Something I’ve really come to realize is how building “self-esteem” is a waste of time, and actually psychologically detrimental to overcoming issues like social anxiety.
Maybe this has already been talked about here in a thread, but I felt inspired to bring it up in my own way.
The great Albert Ellis who founded REBT (rational emotive behavioral therapy) talks about this. Cognitive-Behavior Therapy heavily incorporates elements of REBT as well.
The problem with the concept of having “self-esteem” is this:
How do you gauge it and how do you know that you have enough self-esteem?
No matter how high your “self-esteem” is, if you come from a mindset of always trying to get more, build more, you’ll never be good enough.
Someone will always be better than you, and you’ll always be better than someone else.
Two sides of the same coin – better than/less than. It’s a complete mental trap.
WHY RAISING SELF-ESTEEM IS TOTAL BS, AS A SELF-HELP METHOD
Albert Ellis talks about how the concept of self-esteem is actually DETRIMENTAL to any real progress of well-being/contentment/happiness.
I completely agree with him. It also has been my experience. Since I have learned self-acceptance, my life has been 100-fold greater.
But when I tried to get more self-esteem, it was a bottomless pit of unhappiness and very tiring.
So what does Ellis suggest?
THIS IS VERY SIMPLE, BUT NOT EASY. It is paradoxical, because most of us are brought up to think in dualism (right/wrong, good/bad, either/or).
However I’d like to talk about self-acceptance, which is really where it stems from.
To me, really universal self-acceptance = universal other acceptance when it comes down to it, once you have the mindset that we are all human beings trying to work and live together, no matter how much we resist it.
And even though we live in a society that is based in dualism, what is, is, at the end of the day.
Which is also the beauty of self-acceptance and accepting what is – it is inclusive of dualistic thinking (good/evil, right/wrong). It is inclusive of everything.
We actually do need to use dualism to navigate the world. It is embedded in our language. We cannot get away from it. So we have to learn to get a new perspective on dualism.
With self-esteem you can never get there. You are always comparing yourself to others to know if you have enough or don’t. It is fundamentally flawed by design.
With self-acceptance you are either there or not. But once you flip the switch to self-acceptance, you are there and a new sense of peace comes over you.
So What Does Self-Acceptance Involve?
It involves letting go of “either/or” thinking, yet includes it still. Most of us are taught growing up to think good and evil, right and wrong, better and worse.
This does well to control people and society from a fearful standpoint, but does nothing for well-being and contentment.
Instead of “either-or” thinking, it involves “and-and” thinking.
Now what the hell does that mean?
It means “I am angry and frustrated at my parents for raising me the way they did (or not being there for me) AND I accept myself even though I feel this way.”
“I am so happy and having a fun time with my family right now AND I accept myself.”
“I want to kill my boyfriend/girlfriend right now, because they’ve pissed me off AND I accept myself no matter what I’m feeling.” (The universal other-acceptance piece would be “I accept them even though I feel they’ve treated me wrong.”)
And the kicker of all kickers for most of us here:
“Even though I have this social anxiety, I accept myself completely and know that I can overcome it day-by-day, because if others have overcome it, so can I.”
Does this mean you walk around like a woo-woo floating fake-yoga person, loving everything. Hell no. This is very, very practical and you are allowed to get angry, sad, or whatever.
No matter if you feel what is judged to be good, or judged to be bad, you are constantly accepting. It is like breathing, it is constant.
Acceptance is not just a one time event, it is a constant process that goes on-and-on. it is a practice. For all these years, I’ve heard it over and over and said “yeaaah right, whatever, I need to accept myself.”
I had heard the concept from a very cerebral standpoint, but didn’t feel it in my being.
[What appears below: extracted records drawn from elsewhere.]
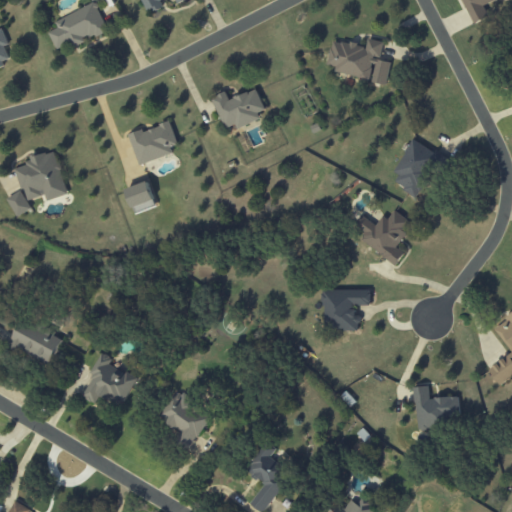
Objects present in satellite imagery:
building: (154, 4)
building: (476, 9)
building: (77, 27)
building: (3, 49)
building: (359, 61)
road: (150, 71)
building: (240, 107)
building: (239, 108)
building: (155, 141)
building: (153, 143)
road: (502, 162)
building: (413, 166)
building: (42, 178)
building: (141, 198)
building: (19, 204)
building: (382, 233)
building: (343, 308)
building: (35, 342)
building: (504, 351)
building: (108, 383)
building: (433, 409)
building: (185, 419)
road: (90, 456)
building: (268, 474)
building: (357, 507)
building: (18, 508)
Understanding in your head is not real knowing, it is just the doorway to knowing. Knowing is feeling it in your emotional state or on a being level.
If you think I’m full of shit, say it. I very much welcome it.
I’m certainly not a buddha, but The Buddha always encouraged his students to question and challenge him, because it is all about what you experience and finding out WHAT IS TRUE FOR YOU and true in your experience.
Compare that to the monotheistic religions (Judaism, Christianity, Islam) which are more-often than not fear-based and if you question “the word of god” or a pastor, that shit will get you kicked straight out of the church, or in old times, burned at the stake.
Test it for yourself. I’ve experienced it and continue to feel it. I continue to test it everyday. If it stops working then I will throw it all away, no qualms about it.
That’s the only way I know it works and continues to.
“Absorb what is useful. Discard what is not.” – Bruce Lee
I hope you can discover how dismantle your social anxiety and learn how to become a socially expressive person.